Leveraged financing sources have told Reuters that the potential losses for Wall Street banks involved in the Twitter debt in such a market may total hundreds of millions of dollars.
The other banks declined to comment, while Societe Generale did not respond to a request for comment. Twitter also chose not to respond. A request for comment from Elon Musk did not immediately receive a response.
In early October, a group of lenders was forced to abandon their efforts to sell USD 3.9 billion in debt used to finance Apollo Global Management Inc.’s acquisition of Lumen Technologies Inc.’s telecom and internet operations.
That followed a consortium of banks having to incur a USD 700 million loss on the sale of around USD 4.55 billion in debt supporting the leveraged buyout of Citrix Systems Inc., a provider of business software.
According to Chris Pultz, portfolio manager for merger arbitrage at Kellner Capital, “the banks are on the hook for Twitter.” They incurred a significant loss on the Citrix purchase a few weeks ago, and they’re facing even more difficulty with this deal.”

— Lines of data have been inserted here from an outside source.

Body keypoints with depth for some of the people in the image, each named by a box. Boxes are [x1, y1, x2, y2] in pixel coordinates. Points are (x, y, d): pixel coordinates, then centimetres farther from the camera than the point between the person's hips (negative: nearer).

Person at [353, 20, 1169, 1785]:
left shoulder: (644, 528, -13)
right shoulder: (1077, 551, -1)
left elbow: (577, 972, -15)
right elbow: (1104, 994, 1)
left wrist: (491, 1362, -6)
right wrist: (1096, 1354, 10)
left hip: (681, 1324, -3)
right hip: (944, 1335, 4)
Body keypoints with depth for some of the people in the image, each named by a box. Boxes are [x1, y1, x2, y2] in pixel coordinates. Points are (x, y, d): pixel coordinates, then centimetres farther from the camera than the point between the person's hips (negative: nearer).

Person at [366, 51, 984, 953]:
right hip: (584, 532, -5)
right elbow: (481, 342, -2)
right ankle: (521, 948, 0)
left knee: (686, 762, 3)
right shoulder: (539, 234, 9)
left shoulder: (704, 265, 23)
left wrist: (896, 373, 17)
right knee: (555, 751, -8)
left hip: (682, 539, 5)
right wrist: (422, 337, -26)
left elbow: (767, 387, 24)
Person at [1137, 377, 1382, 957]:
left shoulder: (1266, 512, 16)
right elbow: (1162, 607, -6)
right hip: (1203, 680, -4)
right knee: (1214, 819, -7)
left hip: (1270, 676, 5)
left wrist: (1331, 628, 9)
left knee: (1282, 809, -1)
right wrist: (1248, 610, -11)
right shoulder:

Due to the burden Citrix and other transactions have placed on their balance sheets, banks have been obliged to reduce their use of leveraged financing, which is not expected to change very soon.
Additionally, as the prognosis for dealmaking became less favorable, US banks began to experience losses on their exposure to leveraged loans during the second quarter. On October 10, banks will start disclosing their third-quarter earnings.